The view from the top is getting clearer. The Business Intelligence companies that are relatively big and have strong appetite to digest acquisitions are either filling gaps in their product lines or expanding market share.
COGN makes Business Intelligence and Performance Management software and has over 23,000 clients worldwide. Cognos’ (NASDAQ: COGN) latest buy, Applix (NASDAQ: APLX) for $339 million, is one such market share expanding move, just as Nsite’s acquisition by Business Objects (NASDAQ: BOBJ) was triggered by a surge for on-demand BI with SaaS as a delivery model, otherwise known as Enterprise 3.0.

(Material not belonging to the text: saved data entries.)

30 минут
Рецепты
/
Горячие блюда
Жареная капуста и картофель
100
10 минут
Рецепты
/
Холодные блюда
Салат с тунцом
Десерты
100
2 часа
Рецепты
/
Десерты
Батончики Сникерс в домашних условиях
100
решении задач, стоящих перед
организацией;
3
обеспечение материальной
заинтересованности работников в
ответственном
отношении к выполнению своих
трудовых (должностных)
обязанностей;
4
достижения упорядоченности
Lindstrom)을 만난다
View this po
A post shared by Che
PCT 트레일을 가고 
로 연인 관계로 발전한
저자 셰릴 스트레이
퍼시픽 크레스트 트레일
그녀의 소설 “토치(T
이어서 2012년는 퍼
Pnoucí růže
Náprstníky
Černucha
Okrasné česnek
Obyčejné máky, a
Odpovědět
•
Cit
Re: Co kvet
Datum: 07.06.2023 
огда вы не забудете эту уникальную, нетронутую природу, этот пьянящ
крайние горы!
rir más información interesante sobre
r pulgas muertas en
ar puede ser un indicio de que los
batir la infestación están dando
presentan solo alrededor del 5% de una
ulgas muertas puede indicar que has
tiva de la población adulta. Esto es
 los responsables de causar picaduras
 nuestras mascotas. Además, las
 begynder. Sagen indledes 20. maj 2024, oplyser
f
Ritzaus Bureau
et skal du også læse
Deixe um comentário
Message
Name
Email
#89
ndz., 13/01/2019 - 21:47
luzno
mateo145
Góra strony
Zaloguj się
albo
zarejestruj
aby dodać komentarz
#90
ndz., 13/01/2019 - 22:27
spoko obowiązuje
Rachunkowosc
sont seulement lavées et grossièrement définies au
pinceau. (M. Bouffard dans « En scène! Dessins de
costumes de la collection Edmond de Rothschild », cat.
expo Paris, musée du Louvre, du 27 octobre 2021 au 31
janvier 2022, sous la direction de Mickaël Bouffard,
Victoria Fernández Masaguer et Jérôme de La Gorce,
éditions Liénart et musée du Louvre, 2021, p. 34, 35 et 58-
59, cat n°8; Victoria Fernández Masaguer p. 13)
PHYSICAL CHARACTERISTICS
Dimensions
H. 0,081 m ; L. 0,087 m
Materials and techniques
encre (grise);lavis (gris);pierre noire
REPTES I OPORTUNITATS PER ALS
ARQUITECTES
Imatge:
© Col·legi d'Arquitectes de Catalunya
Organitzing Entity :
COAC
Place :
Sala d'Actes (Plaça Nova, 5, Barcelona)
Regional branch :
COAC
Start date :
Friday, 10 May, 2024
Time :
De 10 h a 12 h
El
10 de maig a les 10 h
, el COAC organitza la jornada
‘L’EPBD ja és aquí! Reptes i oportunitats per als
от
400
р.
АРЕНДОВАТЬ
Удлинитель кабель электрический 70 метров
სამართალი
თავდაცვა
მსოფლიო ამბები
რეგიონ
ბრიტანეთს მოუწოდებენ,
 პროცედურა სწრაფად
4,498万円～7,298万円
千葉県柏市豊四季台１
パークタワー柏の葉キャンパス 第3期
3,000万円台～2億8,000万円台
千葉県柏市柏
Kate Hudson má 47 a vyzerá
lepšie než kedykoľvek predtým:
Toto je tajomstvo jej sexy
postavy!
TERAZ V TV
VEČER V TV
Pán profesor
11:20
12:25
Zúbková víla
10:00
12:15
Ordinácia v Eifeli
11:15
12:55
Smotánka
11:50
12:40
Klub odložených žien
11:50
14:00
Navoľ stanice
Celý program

APLX is strong in financial performance management, and though it’s pricey (5.5 times revenue) compared to BOBJ’s Cartesis buy (2.4 times revenue), it surely must be a good fit as a niche product in COGN’s scheme of things. Of course, it must have helped that APLX COO Michael A Morrison was an old COGN hand before 2004.
So why is the Business Intelligence buzz getting louder by the day?

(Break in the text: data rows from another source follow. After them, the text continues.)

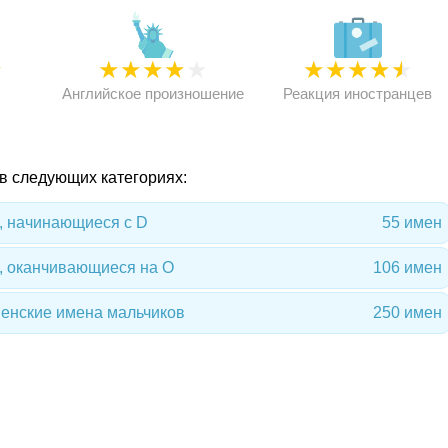
★
★
★
★
★
★
★
★
★
★
★
Английское произношение
Реакция иностранцев
 в следующих категориях:
, начинающиеся с D
55 имен
, оканчивающиеся на O
106 имен
енские имена мальчиков
250 имен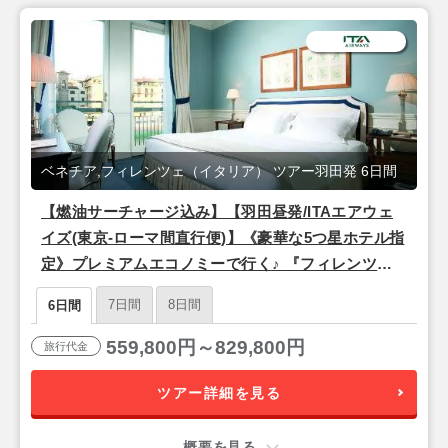
ベネチア,フィレンツェ（イタリア） ツアー羽田発 6日間
【燃油サーチャージ込み】【羽田昼発/ITAエアウェ
イズ(東京-ローマ間直行便)】《豪華な5つ星ホテル指
定》プレミアムエコノミーで行く♪ 『フィレンツェ
＆ベネチア』6日間
7日間
8日間
6日間
559,800円～829,800円
旅行代金
ツアー詳細を見る
概要を見る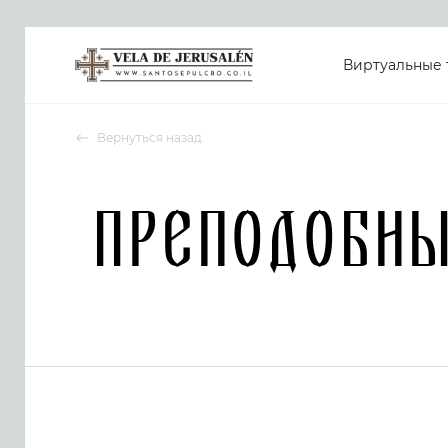
Виртуальные 
Вернуться назад
Преподобны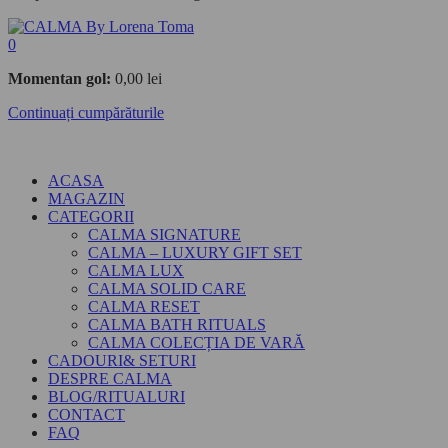
0
Momentan gol:
0,00
lei
Continuați cumpărăturile
ACASA
MAGAZIN
CATEGORII
CALMA SIGNATURE
CALMA – LUXURY GIFT SET
CALMA LUX
CALMA SOLID CARE
CALMA RESET
CALMA BATH RITUALS
CALMA COLECȚIA DE VARĂ
CADOURI& SETURI
DESPRE CALMA
BLOG/RITUALURI
CONTACT
FAQ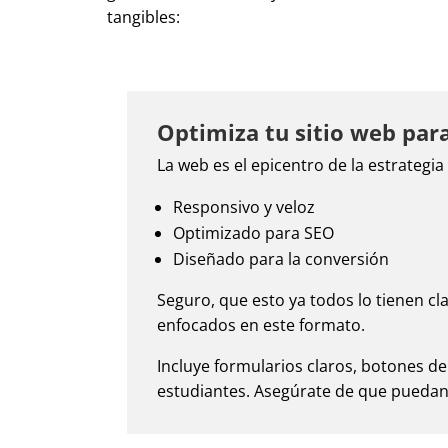
tangibles:
Optimiza tu sitio web para
La web es el epicentro de la estrategia
Responsivo y veloz
Optimizado para SEO
Diseñado para la conversión
Seguro, que esto ya todos lo tienen cl
enfocados en este formato.
Incluye formularios claros, botones de
estudiantes. Asegúrate de que puedan 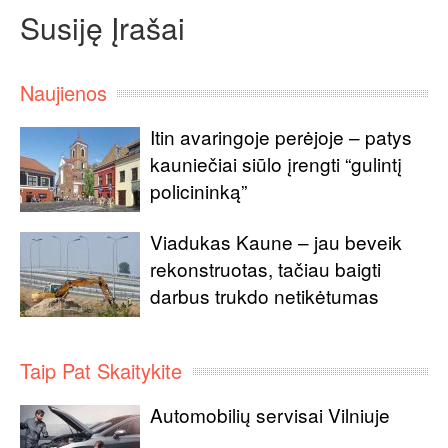
Susiję Įrašai
Naujienos
Itin avaringoje perėjoje – patys
kauniečiai siūlo įrengti “gulintį
policininką”
Viadukas Kaune – jau beveik
rekonstruotas, tačiau baigti
darbus trukdo netikėtumas
Taip Pat Skaitykite
Automobilių servisai Vilniuje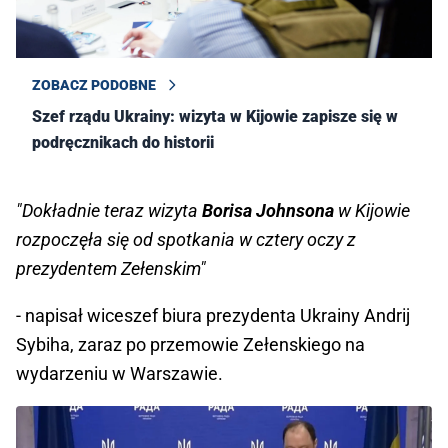
ZOBACZ PODOBNE
Szef rządu Ukrainy: wizyta w Kijowie zapisze się w
podręcznikach do historii
"Dokładnie teraz wizyta
Borisa Johnsona
w Kijowie
rozpoczęła się od spotkania w cztery oczy z
prezydentem Zełenskim"
- napisał wiceszef biura prezydenta Ukrainy Andrij
Sybiha, zaraz po przemowie Zełenskiego na
wydarzeniu w Warszawie.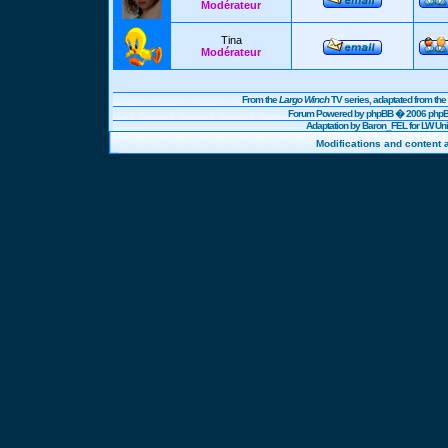
Modérateur
Tina
Modérateur
From the
Largo Winch
TV series, adaptated from t
Forum Powered by
phpBB
� 2006 phpBB
Adaptation by Baron_FEL for LW U
Modifications and content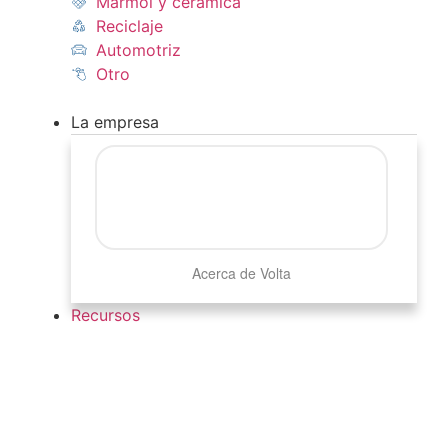
Mármol y cerámica
Reciclaje
Automotriz
Otro
La empresa
Acerca de Volta
Recursos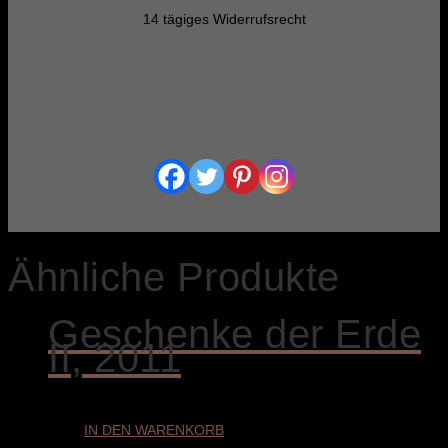
14 tägiges Widerrufsrecht
Ähnliche Produkte
Geschenke der Erde
II, 2011
IN DEN WARENKORB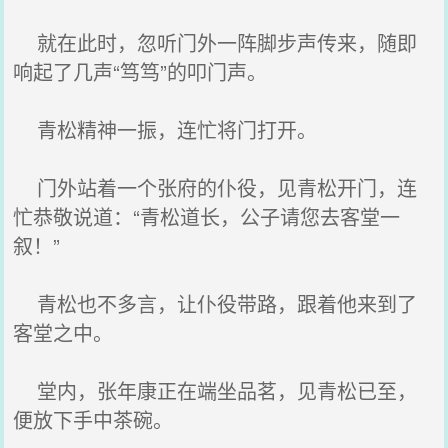
就在此时，忽听门外一阵脚步声传来，随即
响起了几声“笃笃”的叩门声。
青松精神一振，连忙将门打开。
门外站着一个张府的仆役，见青松开门，连
忙恭敬说道：“青松道长，公子请您去客堂一
叙！”
青松也不多言，让仆役带路，跟着他来到了
客堂之中。
堂内，张年康正在端坐品茗，见青松已至，
便放下手中茶碗。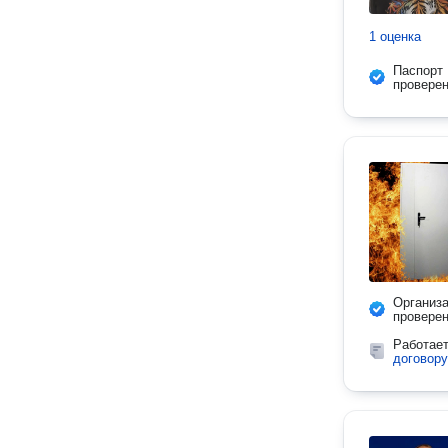
1 оценка
Паспорт
провере
Организ
провере
Работае
договору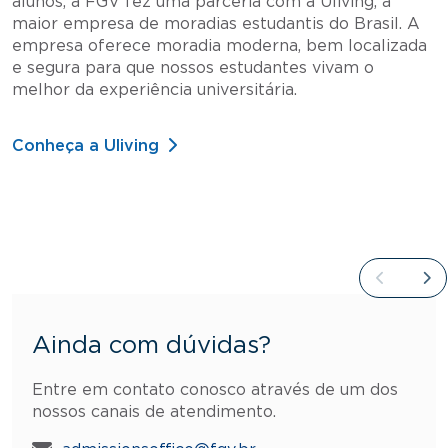
alunos, a FGV fez uma parceria com a Uliving, a
maior empresa de moradias estudantis do Brasil. A
empresa oferece moradia moderna, bem localizada
e segura para que nossos estudantes vivam o
melhor da experiência universitária.
Conheça a Uliving
Ainda com dúvidas?
Entre em contato conosco através de um dos
nossos canais de atendimento.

BI is no longer a prized trophy to be showcased on company shelves. CIOs have come to understand that BI increases growth, cuts costs and improves the bottom line. Further, BI helps to review current performance, assess past performance and forecast the future.
The question is didn’t BI do all these earlier? Sure! But BI has long suffered from an expert-friendly positioning inside the enterprise, and have not seen strong adoption.
Enter On-Demand BI as a vehicle that attempts to bring “BI to the masses”. The hypothesis is, that this would increase adoption and make BI user-friendly. It also makes BI accessible to the Small-Medium Enterprises (SME), which I have said repeatedly, is a splendid, untapped market opportunity.
So where is Cognos’ SaaS strategy? They, somewhat reluctantly, joined the Salesforce.com AppExchange, but without a clear commitment to Enterprise 3.0. Perhaps they should acquire Lucidera to plug the gap, since the longer they sit out the SaaS game, the further they would fall behind. The worst would be if their targets end up in the lap of Oracle, cornering them out of an important market trend.
Nonetheless, COGN is widely expected to ride the same BI buoyancy that earlier propelled BOBJ’s Q2/07 growth. Its latest stock price ($41.07) at a P/E multiple of 29.73 seems to be trending towards the 52-week high of $45.30.
COGN’s Q2/07 results are due on Sep 27. Will it generate the same euphoria that BOBJ has created? Time will tell. If Cognos announced an On-Demand Business Intelligence acquisition, it would certainly get a bunch of upgrades from analysts who track the market and who know what they are talking about.